- Power Surge: TCPA Litigation and the Energy Industry
- March 18, 2015
- Law Firm: Sutherland Asbill Brennan LLP - Washington Office
Few industries have been spared from the recent wave of class actions filed under the Telephone Consumer Protection Act (“TCPA”). The energy sector is no exception. TCPA cases against electricity and natural gas providers are on the rise with more than half a dozen such cases filed in 2015 in federal courts in Texas, New York, Ohio, Florida, California, and other states, in addition to cases already pending. These cases focus principally on companies’ use of automated communications to market their services to potential customers or to collect delinquent accounts.
Enacted in 1991 to protect consumers from receiving unsolicited telemarketing calls and faxes (and more recently text messages), the TCPA regulates and restricts the manner in which a business may advertise its products and services to consumers by phone (cell and landline) as well as by fax. Specifically, the TCPA prohibits the use of an “automated telephone dialing system” or an “artificial or prerecorded voice” to make calls to cell phones without obtaining the recipient’s consent. This rule applies to both telemarketing and non-telemarketing calls, including debt collection or informational calls. Following a change in FCC regulations in October 2013, the TCPA now requires written consent for most automated telemarketing communications.

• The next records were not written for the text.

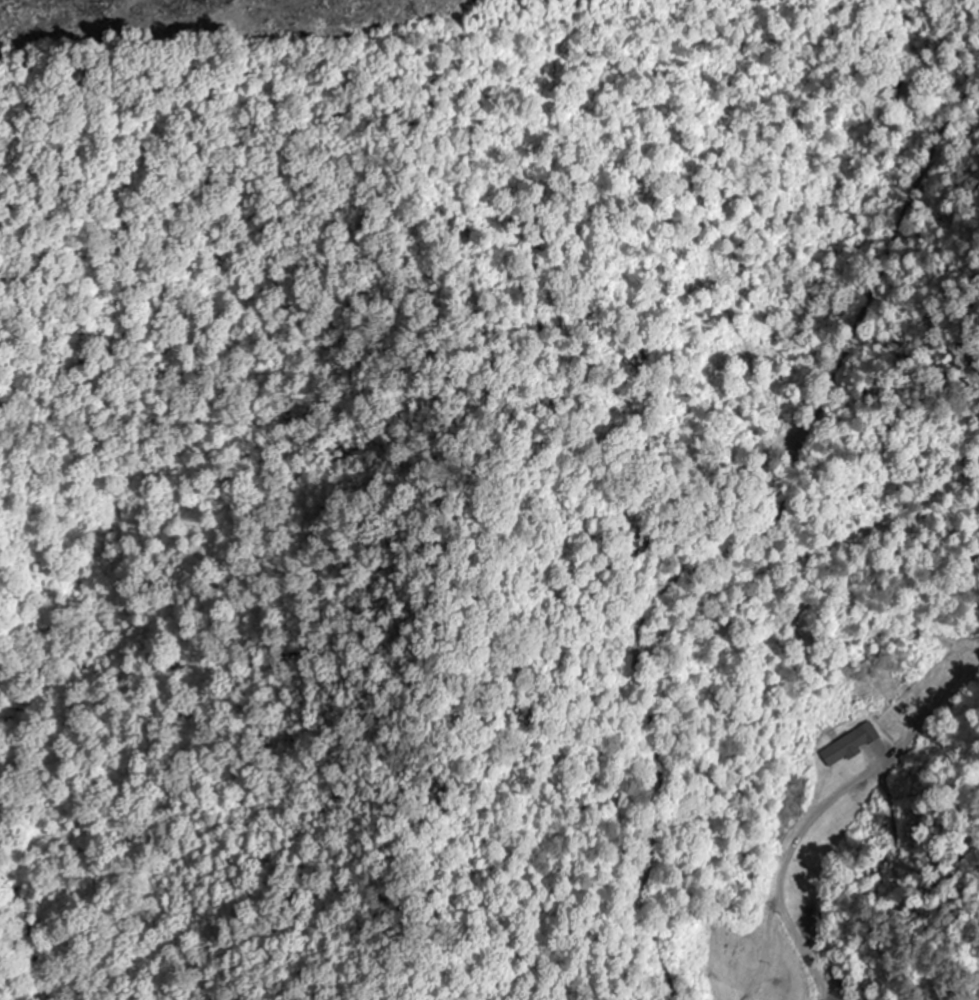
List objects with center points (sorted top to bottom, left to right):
road: (744, 562)
building: (849, 745)

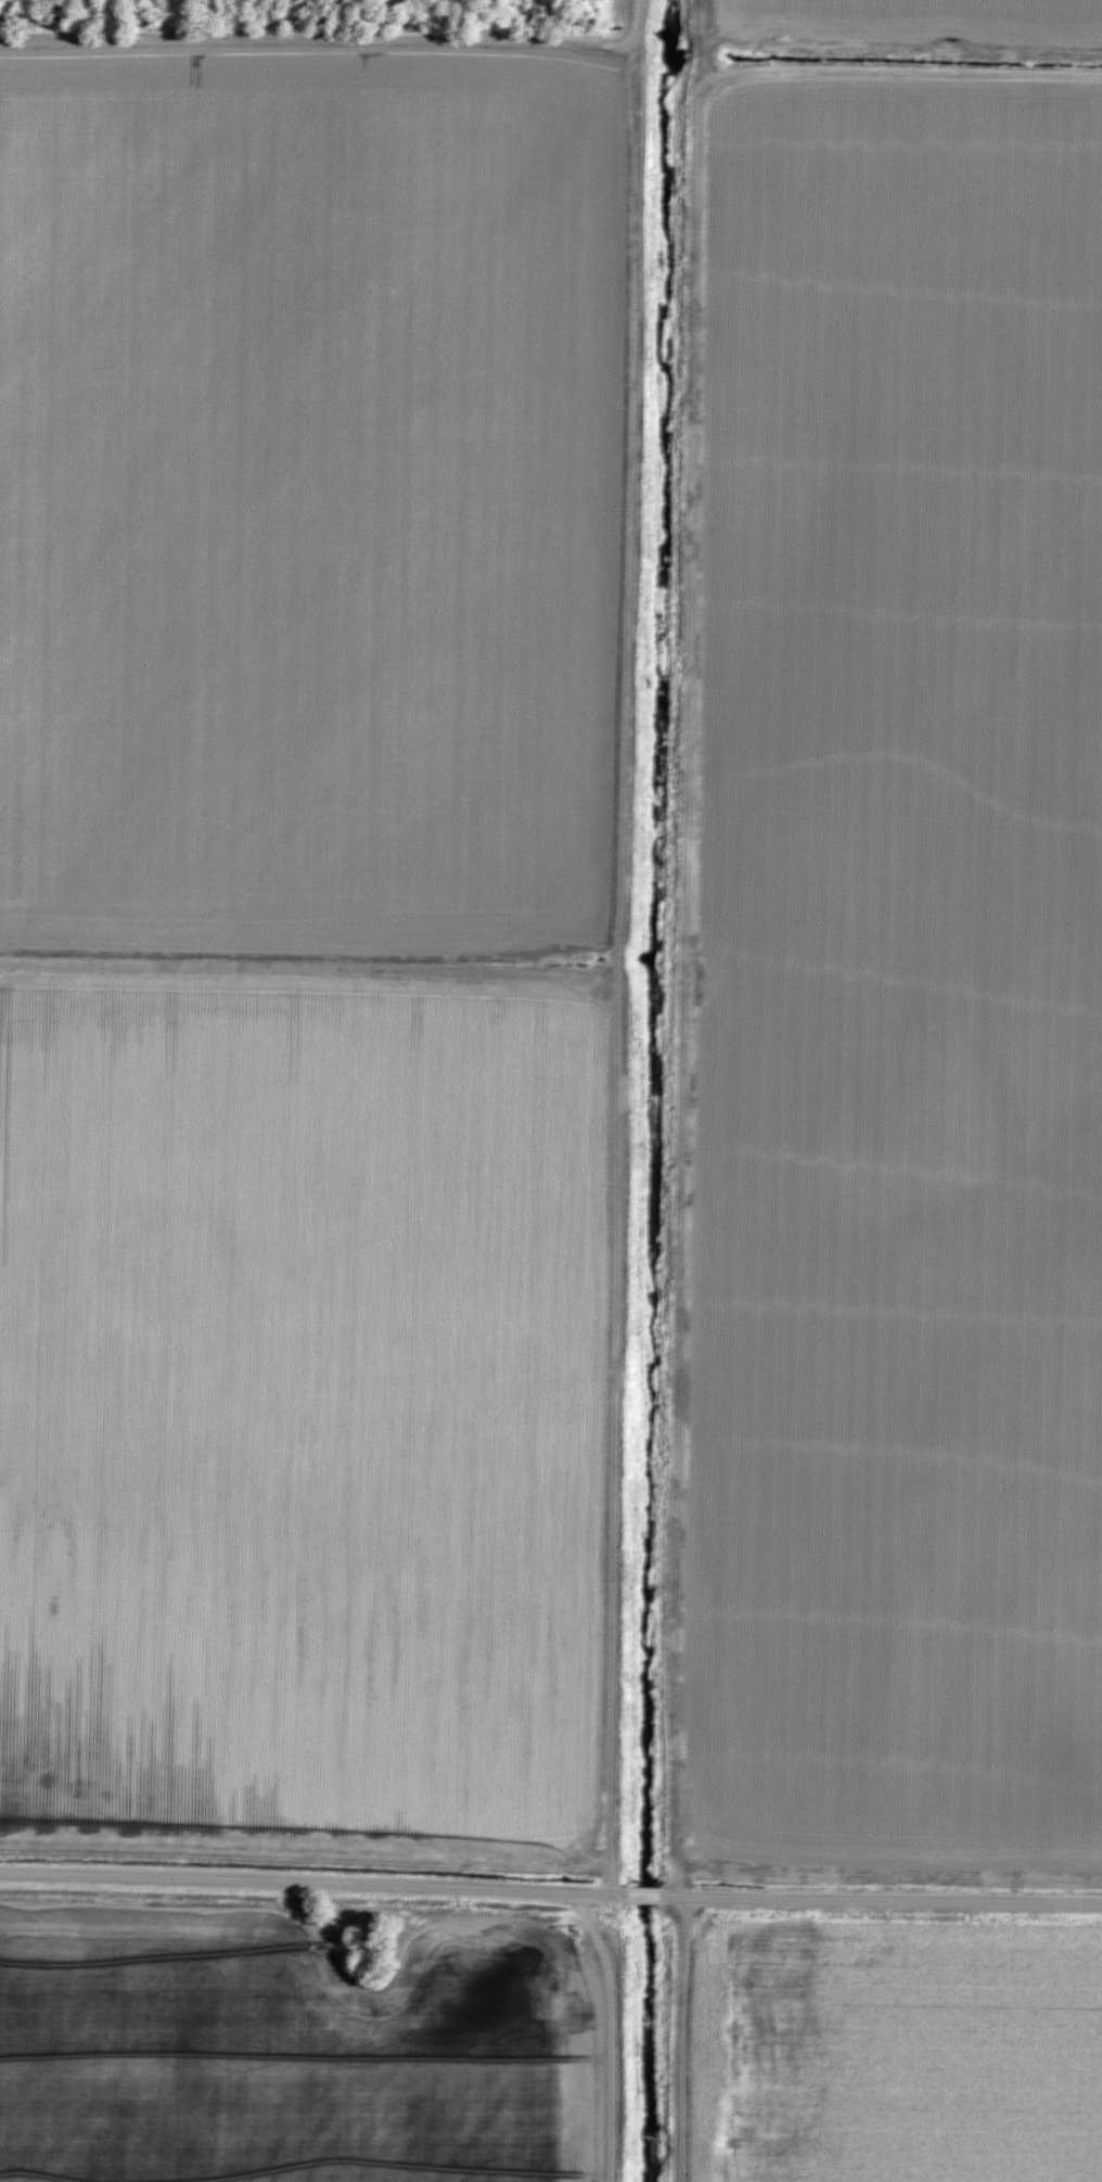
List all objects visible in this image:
road: (318, 43)
road: (622, 948)
road: (313, 958)
road: (550, 1895)
road: (618, 2034)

Class action risk under the TCPA can be considerable. Because the TCPA provides for statutory damages of $500 per violation (and up to $1,500 per willful violation) with no maximum cap on recovery, potential exposure in a TCPA class action can quickly escalate. To put this in context, the top four TCPA settlements in 2014 totaled more than $175 million.
A series of putative class actions has been filed against electricity and natural gas service providers alleging violations of the TCPA based on the manner in which these companies have marketed their services to potential customers. The cases often involve providers in deregulated markets. In one case, the plaintiff alleged that he received unsolicited, prerecorded telemarketing calls advertising electricity services. The plaintiff claimed the calls violated the TCPA because he had not given prior express consent to the company to call him for marketing purposes. Bank v. Independence Energy, 736 F. 3d 660 (2d Cir. 2013). In another case, the plaintiff alleged the defendant company violated the TCPA by sending unsolicited fax advertisements promoting the sale of natural gas and electricity and also promoting brokering services for other natural gas and electric providers. Saf-T-Gard v. Vanguard Energy Serv., 12-cv-3671 (ND Ill., filed 2012). The complaint alleged that the faxes were sent without the recipients’ consent and without any prior existing business relationship. The complaint further alleged that the faxes did not contain the required opt-out language that would allow the recipient to avoid receiving further solicitations. The court certified a class in late 2013, and the parties entered into a class settlement shortly thereafter.
In other cases, plaintiffs have challenged automated communications used in efforts to collect on delinquent electric and gas accounts. Such communications may be initiated either by an energy company directly or by a third-party debt collector. In one recent case alleging violations of the TCPA following attempts to collect on a debt to an electric company, the defendant successfully obtained summary judgment by establishing that it did not use an autodialer to make the calls at issue. Gelakoski v. Colltech, 12-cv-498, 2013 WL 136241 (D. Minn. 2013).
In another case involving debt collection calls by a utility, the Second Circuit Court of Appeals reversed a ruling for the defendant and took a narrow view of the scope of consent for receiving automated debt collection calls. Nigro v. Mercantile Adjustment Bureau, LLC, 769 F.3d 804 (2014). In that case, the plaintiff contacted the power company to request termination of electric service on behalf of his recently deceased mother-in-law. In connection with that request, he provided his cell phone number. More than a year later, a collection agency made several calls to the plaintiff’s cell phone using an autodialer in an effort to collect on the mother-in-law’s delinquent account. The plaintiff claimed that he had not consented to the collection calls. The trial court disagreed and granted summary judgment in favor of the defendant, reasoning that the plaintiff “consented to calls regarding the subject of the transaction, namely the termination of [the] account,” which included any effort to collect on any account delinquency. The Second Circuit, however, reversed and held that the plaintiff had not provided his number in connection with the debt and therefore had not consented to debt collection calls.
Energy service providers have not been spared from the recent surge in filings under the TCPA, and high-dollar settlements in TCPA cases will likely continue to drive a trend of new filings. The issues facing energy companies under the TCPA are similar to the issues facing companies in other industry segments: consent and the scope of that consent, vicarious liability issues arising from the acts of agents and third-party marketers and debt collectors, and large potential exposure due to TCPA statutory damages.